> [Exercise requirements]: Your reply should reproduce all the data below exactly while excluding the pictures.
-*-
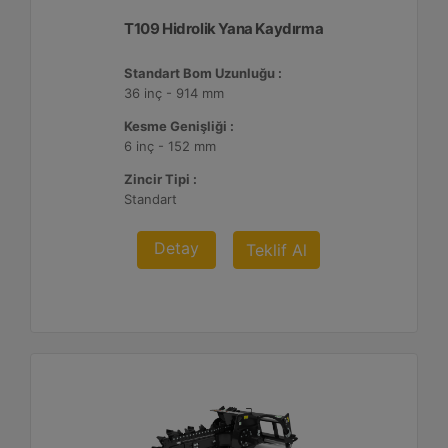
T109 Hidrolik Yana Kaydırma
Standart Bom Uzunluğu :
36 inç - 914 mm
Kesme Genişliği :
6 inç - 152 mm
Zincir Tipi :
Standart
Detay
Teklif Al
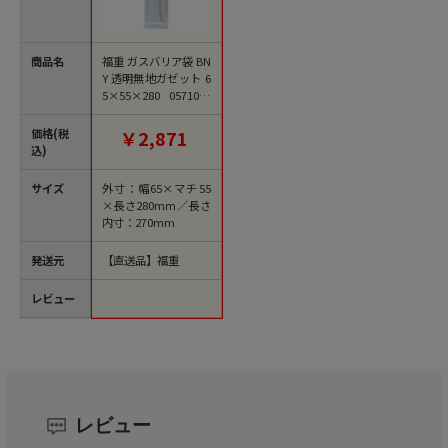
商品名
福重 ガスバリア袋 BN
Y 透明無地ガゼット 6
5×55×280 0571033
100枚/袋（ご注文単
位20袋）【直送品】
価格(税
￥2,871
込)
サイズ
外寸：幅65×マチ55
×長さ280mm／長さ
内寸：270mm
発送元
【直送品】福重
レビュー
レビュー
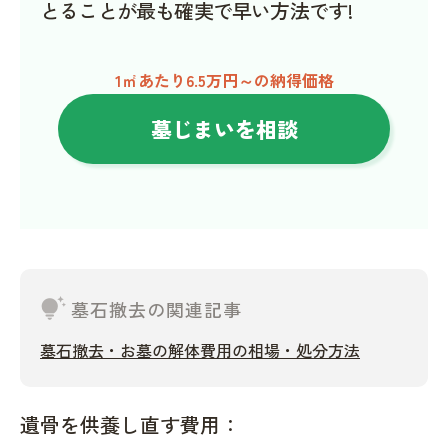
とることが最も確実で早い方法です!
1㎡あたり6.5万円～の納得価格
墓じまいを相談
tips_and_updates
墓石撤去の関連記事
墓石撤去・お墓の解体費用の相場・処分方法
遺骨を供養し直す費用：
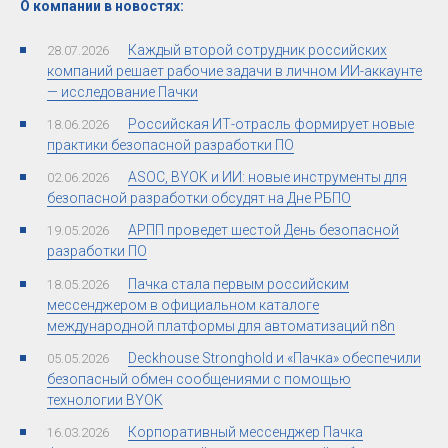
О компании в новостях:
Каждый второй сотрудник российских
28.07.2026
компаний решает рабочие задачи в личном ИИ-аккаунте
— исследование Пачки
Российская ИТ-отрасль формирует новые
18.06.2026
практики безопасной разработки ПО
ASOC, BYOK и ИИ: новые инструменты для
02.06.2026
безопасной разработки обсудят на Дне РБПО
АРПП проведет шестой День безопасной
19.05.2026
разработки ПО
Пачка стала первым российским
18.05.2026
мессенджером в официальном каталоге
международной платформы для автоматизаций n8n
Deckhouse Stronghold и «Пачка» обеспечили
05.05.2026
безопасный обмен сообщениями с помощью
технологии BYOK
Корпоративный мессенджер Пачка
16.03.2026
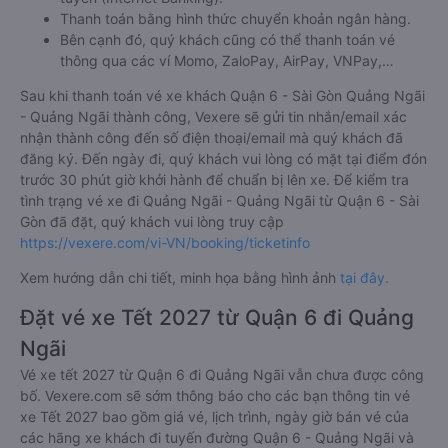
Thanh toán bằng hình thức chuyển khoản ngân hàng.
Bên cạnh đó, quý khách cũng có thể thanh toán vé
thông qua các ví Momo, ZaloPay, AirPay, VNPay,…
Sau khi thanh toán vé xe khách Quận 6 - Sài Gòn Quảng Ngãi
- Quảng Ngãi thành công, Vexere sẽ gửi tin nhắn/email xác
nhận thành công đến số điện thoại/email mà quý khách đã
đăng ký. Đến ngày đi, quý khách vui lòng có mặt tại điểm đón
trước 30 phút giờ khởi hành để chuẩn bị lên xe. Để kiểm tra
tình trạng vé xe đi Quảng Ngãi - Quảng Ngãi từ Quận 6 - Sài
Gòn đã đặt, quý khách vui lòng truy cập
https://vexere.com/vi-VN/booking/ticketinfo
Xem hướng dẫn chi tiết, minh họa bằng hình ảnh
tại đây.
Đặt vé xe Tết 2027 từ Quận 6 đi Quảng
Ngãi
Vé xe tết 2027 từ Quận 6 đi Quảng Ngãi vẫn chưa được công
bố. Vexere.com sẽ sớm thông báo cho các bạn thông tin vé
xe Tết 2027 bao gồm giá vé, lịch trình, ngày giờ bán vé của
các hãng xe khách đi tuyến đường Quận 6 - Quảng Ngãi và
-*-
> [Solution]:
T109 Hidrolik Yana Kaydırma
Standart Bom Uzunluğu :
36 inç - 914 mm
Kesme Genişliği :
6 inç - 152 mm
Zincir Tipi :
Standart
Detay
Teklif Al
商品名
福重 ガスバリア袋 BN
Y 透明無地ガゼット 6
5×55×280 0571033
100枚/袋（ご注文単
位20袋）【直送品】
価格(税
￥2,871
込)
サイズ
外寸：幅65×マチ55
×長さ280mm／長さ
内寸：270mm
発送元
【直送品】福重
レビュー
レビュー
とることが最も確実で早い方法です!
1㎡あたり6.5万円～の納得価格
墓じまいを相談
tips_and_updates
墓石撤去の関連記事
墓石撤去・お墓の解体費用の相場・処分方法
遺骨を供養し直す費用：
О компании в новостях:
Каждый второй сотрудник российских
28.07.2026
компаний решает рабочие задачи в личном ИИ-аккаунте
— исследование Пачки
Российская ИТ-отрасль формирует новые
18.06.2026
практики безопасной разработки ПО
ASOC, BYOK и ИИ: новые инструменты для
02.06.2026
безопасной разработки обсудят на Дне РБПО
АРПП проведет шестой День безопасной
19.05.2026
разработки ПО
Пачка стала первым российским
18.05.2026
мессенджером в официальном каталоге
международной платформы для автоматизаций n8n
Deckhouse Stronghold и «Пачка» обеспечили
05.05.2026
безопасный обмен сообщениями с помощью
технологии BYOK
Корпоративный мессенджер Пачка
16.03.2026
Thanh toán bằng hình thức chuyển khoản ngân hàng.
Bên cạnh đó, quý khách cũng có thể thanh toán vé
thông qua các ví Momo, ZaloPay, AirPay, VNPay,…
Sau khi thanh toán vé xe khách Quận 6 - Sài Gòn Quảng Ngãi
- Quảng Ngãi thành công, Vexere sẽ gửi tin nhắn/email xác
nhận thành công đến số điện thoại/email mà quý khách đã
đăng ký. Đến ngày đi, quý khách vui lòng có mặt tại điểm đón
trước 30 phút giờ khởi hành để chuẩn bị lên xe. Để kiểm tra
tình trạng vé xe đi Quảng Ngãi - Quảng Ngãi từ Quận 6 - Sài
Gòn đã đặt, quý khách vui lòng truy cập
https://vexere.com/vi-VN/booking/ticketinfo
Xem hướng dẫn chi tiết, minh họa bằng hình ảnh
tại đây.
Đặt vé xe Tết 2027 từ Quận 6 đi Quảng
Ngãi
Vé xe tết 2027 từ Quận 6 đi Quảng Ngãi vẫn chưa được công
bố. Vexere.com sẽ sớm thông báo cho các bạn thông tin vé
xe Tết 2027 bao gồm giá vé, lịch trình, ngày giờ bán vé của
các hãng xe khách đi tuyến đường Quận 6 - Quảng Ngãi và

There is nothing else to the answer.